* Instruction
Write out each of the following rows verbatim, preserving every character, symbol, and line break without alteration.

* Task input
______

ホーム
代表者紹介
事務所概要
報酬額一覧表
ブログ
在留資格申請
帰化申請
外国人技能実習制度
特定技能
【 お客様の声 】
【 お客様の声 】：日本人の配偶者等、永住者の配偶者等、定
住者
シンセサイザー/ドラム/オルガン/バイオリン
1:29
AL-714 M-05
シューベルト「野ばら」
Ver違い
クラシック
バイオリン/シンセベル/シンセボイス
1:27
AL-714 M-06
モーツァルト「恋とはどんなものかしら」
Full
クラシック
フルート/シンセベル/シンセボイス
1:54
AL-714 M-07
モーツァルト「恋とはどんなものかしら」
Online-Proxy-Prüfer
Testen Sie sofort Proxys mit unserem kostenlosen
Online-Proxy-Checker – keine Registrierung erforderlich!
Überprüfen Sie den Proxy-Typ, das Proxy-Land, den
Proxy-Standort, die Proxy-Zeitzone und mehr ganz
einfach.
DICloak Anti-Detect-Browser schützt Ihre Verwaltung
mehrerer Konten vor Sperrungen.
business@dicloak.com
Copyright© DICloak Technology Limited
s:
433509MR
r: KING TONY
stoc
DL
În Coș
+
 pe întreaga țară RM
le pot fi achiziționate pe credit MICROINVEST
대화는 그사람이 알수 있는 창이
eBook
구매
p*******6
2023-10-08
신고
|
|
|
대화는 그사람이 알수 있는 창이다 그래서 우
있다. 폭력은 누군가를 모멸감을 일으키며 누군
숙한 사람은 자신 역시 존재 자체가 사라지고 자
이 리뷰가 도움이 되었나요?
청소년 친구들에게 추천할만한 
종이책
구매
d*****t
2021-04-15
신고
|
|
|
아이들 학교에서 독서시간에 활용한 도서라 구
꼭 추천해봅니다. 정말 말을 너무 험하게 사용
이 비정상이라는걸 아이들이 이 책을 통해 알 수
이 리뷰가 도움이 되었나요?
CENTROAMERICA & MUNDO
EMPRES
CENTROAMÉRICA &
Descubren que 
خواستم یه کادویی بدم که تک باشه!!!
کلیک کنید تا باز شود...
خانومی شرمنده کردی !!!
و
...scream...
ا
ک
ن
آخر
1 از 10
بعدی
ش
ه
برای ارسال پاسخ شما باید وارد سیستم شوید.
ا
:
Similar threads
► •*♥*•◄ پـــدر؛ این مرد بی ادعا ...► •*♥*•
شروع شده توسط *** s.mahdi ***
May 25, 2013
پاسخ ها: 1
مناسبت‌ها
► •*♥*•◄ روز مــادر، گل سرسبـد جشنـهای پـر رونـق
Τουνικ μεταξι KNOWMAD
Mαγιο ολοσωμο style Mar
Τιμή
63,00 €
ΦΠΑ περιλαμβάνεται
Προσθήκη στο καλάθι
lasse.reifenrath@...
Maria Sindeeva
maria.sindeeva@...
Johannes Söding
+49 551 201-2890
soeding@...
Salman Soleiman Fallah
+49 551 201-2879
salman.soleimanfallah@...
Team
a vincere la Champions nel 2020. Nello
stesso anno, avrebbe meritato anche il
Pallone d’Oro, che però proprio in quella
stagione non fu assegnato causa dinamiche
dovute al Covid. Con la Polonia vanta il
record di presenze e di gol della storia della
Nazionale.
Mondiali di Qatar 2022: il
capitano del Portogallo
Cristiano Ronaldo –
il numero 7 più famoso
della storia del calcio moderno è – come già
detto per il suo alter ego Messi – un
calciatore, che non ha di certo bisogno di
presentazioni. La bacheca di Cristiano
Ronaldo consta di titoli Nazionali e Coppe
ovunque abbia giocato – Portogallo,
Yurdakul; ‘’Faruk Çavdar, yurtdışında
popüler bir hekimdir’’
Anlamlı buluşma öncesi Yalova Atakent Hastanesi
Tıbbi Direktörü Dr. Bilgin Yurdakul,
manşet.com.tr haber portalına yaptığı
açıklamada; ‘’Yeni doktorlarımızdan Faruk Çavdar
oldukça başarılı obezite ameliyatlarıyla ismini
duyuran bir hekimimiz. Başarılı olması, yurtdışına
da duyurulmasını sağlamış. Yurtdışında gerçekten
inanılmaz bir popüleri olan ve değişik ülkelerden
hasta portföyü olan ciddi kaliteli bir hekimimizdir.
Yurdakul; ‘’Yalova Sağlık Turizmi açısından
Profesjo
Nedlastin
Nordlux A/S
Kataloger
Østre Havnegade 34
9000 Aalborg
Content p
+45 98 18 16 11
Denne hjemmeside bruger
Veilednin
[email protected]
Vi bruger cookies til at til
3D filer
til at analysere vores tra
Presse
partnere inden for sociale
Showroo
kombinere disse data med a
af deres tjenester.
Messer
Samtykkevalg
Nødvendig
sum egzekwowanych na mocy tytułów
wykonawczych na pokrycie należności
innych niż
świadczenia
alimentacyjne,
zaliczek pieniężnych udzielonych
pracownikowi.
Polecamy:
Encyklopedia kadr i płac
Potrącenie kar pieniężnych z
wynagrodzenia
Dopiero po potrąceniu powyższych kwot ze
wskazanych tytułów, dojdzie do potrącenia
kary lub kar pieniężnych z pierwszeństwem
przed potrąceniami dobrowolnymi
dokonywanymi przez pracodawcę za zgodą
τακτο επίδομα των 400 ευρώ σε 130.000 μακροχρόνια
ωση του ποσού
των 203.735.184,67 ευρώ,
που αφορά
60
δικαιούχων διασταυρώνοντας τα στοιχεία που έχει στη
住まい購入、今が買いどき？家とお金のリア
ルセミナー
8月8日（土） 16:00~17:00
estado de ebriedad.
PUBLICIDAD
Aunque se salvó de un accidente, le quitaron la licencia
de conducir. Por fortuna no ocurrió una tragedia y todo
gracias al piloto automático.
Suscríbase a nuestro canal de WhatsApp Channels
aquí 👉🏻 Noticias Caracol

______

* Solved problem
ホーム
代表者紹介
事務所概要
報酬額一覧表
ブログ
在留資格申請
帰化申請
外国人技能実習制度
特定技能
【 お客様の声 】
【 お客様の声 】：日本人の配偶者等、永住者の配偶者等、定
住者
シンセサイザー/ドラム/オルガン/バイオリン
1:29
AL-714 M-05
シューベルト「野ばら」
Ver違い
クラシック
バイオリン/シンセベル/シンセボイス
1:27
AL-714 M-06
モーツァルト「恋とはどんなものかしら」
Full
クラシック
フルート/シンセベル/シンセボイス
1:54
AL-714 M-07
モーツァルト「恋とはどんなものかしら」
Online-Proxy-Prüfer
Testen Sie sofort Proxys mit unserem kostenlosen
Online-Proxy-Checker – keine Registrierung erforderlich!
Überprüfen Sie den Proxy-Typ, das Proxy-Land, den
Proxy-Standort, die Proxy-Zeitzone und mehr ganz
einfach.
DICloak Anti-Detect-Browser schützt Ihre Verwaltung
mehrerer Konten vor Sperrungen.
business@dicloak.com
Copyright© DICloak Technology Limited
s:
433509MR
r: KING TONY
stoc
DL
În Coș
+
 pe întreaga țară RM
le pot fi achiziționate pe credit MICROINVEST
대화는 그사람이 알수 있는 창이
eBook
구매
p*******6
2023-10-08
신고
|
|
|
대화는 그사람이 알수 있는 창이다 그래서 우
있다. 폭력은 누군가를 모멸감을 일으키며 누군
숙한 사람은 자신 역시 존재 자체가 사라지고 자
이 리뷰가 도움이 되었나요?
청소년 친구들에게 추천할만한 
종이책
구매
d*****t
2021-04-15
신고
|
|
|
아이들 학교에서 독서시간에 활용한 도서라 구
꼭 추천해봅니다. 정말 말을 너무 험하게 사용
이 비정상이라는걸 아이들이 이 책을 통해 알 수
이 리뷰가 도움이 되었나요?
CENTROAMERICA & MUNDO
EMPRES
CENTROAMÉRICA &
Descubren que 
خواستم یه کادویی بدم که تک باشه!!!
کلیک کنید تا باز شود...
خانومی شرمنده کردی !!!
و
...scream...
ا
ک
ن
آخر
1 از 10
بعدی
ش
ه
برای ارسال پاسخ شما باید وارد سیستم شوید.
ا
:
Similar threads
► •*♥*•◄ پـــدر؛ این مرد بی ادعا ...► •*♥*•
شروع شده توسط *** s.mahdi ***
May 25, 2013
پاسخ ها: 1
مناسبت‌ها
► •*♥*•◄ روز مــادر، گل سرسبـد جشنـهای پـر رونـق
Τουνικ μεταξι KNOWMAD
Mαγιο ολοσωμο style Mar
Τιμή
63,00 €
ΦΠΑ περιλαμβάνεται
Προσθήκη στο καλάθι
lasse.reifenrath@...
Maria Sindeeva
maria.sindeeva@...
Johannes Söding
+49 551 201-2890
soeding@...
Salman Soleiman Fallah
+49 551 201-2879
salman.soleimanfallah@...
Team
a vincere la Champions nel 2020. Nello
stesso anno, avrebbe meritato anche il
Pallone d’Oro, che però proprio in quella
stagione non fu assegnato causa dinamiche
dovute al Covid. Con la Polonia vanta il
record di presenze e di gol della storia della
Nazionale.
Mondiali di Qatar 2022: il
capitano del Portogallo
Cristiano Ronaldo –
il numero 7 più famoso
della storia del calcio moderno è – come già
detto per il suo alter ego Messi – un
calciatore, che non ha di certo bisogno di
presentazioni. La bacheca di Cristiano
Ronaldo consta di titoli Nazionali e Coppe
ovunque abbia giocato – Portogallo,
Yurdakul; ‘’Faruk Çavdar, yurtdışında
popüler bir hekimdir’’
Anlamlı buluşma öncesi Yalova Atakent Hastanesi
Tıbbi Direktörü Dr. Bilgin Yurdakul,
manşet.com.tr haber portalına yaptığı
açıklamada; ‘’Yeni doktorlarımızdan Faruk Çavdar
oldukça başarılı obezite ameliyatlarıyla ismini
duyuran bir hekimimiz. Başarılı olması, yurtdışına
da duyurulmasını sağlamış. Yurtdışında gerçekten
inanılmaz bir popüleri olan ve değişik ülkelerden
hasta portföyü olan ciddi kaliteli bir hekimimizdir.
Yurdakul; ‘’Yalova Sağlık Turizmi açısından
Profesjo
Nedlastin
Nordlux A/S
Kataloger
Østre Havnegade 34
9000 Aalborg
Content p
+45 98 18 16 11
Denne hjemmeside bruger
Veilednin
[email protected]
Vi bruger cookies til at til
3D filer
til at analysere vores tra
Presse
partnere inden for sociale
Showroo
kombinere disse data med a
af deres tjenester.
Messer
Samtykkevalg
Nødvendig
sum egzekwowanych na mocy tytułów
wykonawczych na pokrycie należności
innych niż
świadczenia
alimentacyjne,
zaliczek pieniężnych udzielonych
pracownikowi.
Polecamy:
Encyklopedia kadr i płac
Potrącenie kar pieniężnych z
wynagrodzenia
Dopiero po potrąceniu powyższych kwot ze
wskazanych tytułów, dojdzie do potrącenia
kary lub kar pieniężnych z pierwszeństwem
przed potrąceniami dobrowolnymi
dokonywanymi przez pracodawcę za zgodą
τακτο επίδομα των 400 ευρώ σε 130.000 μακροχρόνια
ωση του ποσού
των 203.735.184,67 ευρώ,
που αφορά
60
δικαιούχων διασταυρώνοντας τα στοιχεία που έχει στη
住まい購入、今が買いどき？家とお金のリア
ルセミナー
8月8日（土） 16:00~17:00
estado de ebriedad.
PUBLICIDAD
Aunque se salvó de un accidente, le quitaron la licencia
de conducir. Por fortuna no ocurrió una tragedia y todo
gracias al piloto automático.
Suscríbase a nuestro canal de WhatsApp Channels
aquí 👉🏻 Noticias Caracol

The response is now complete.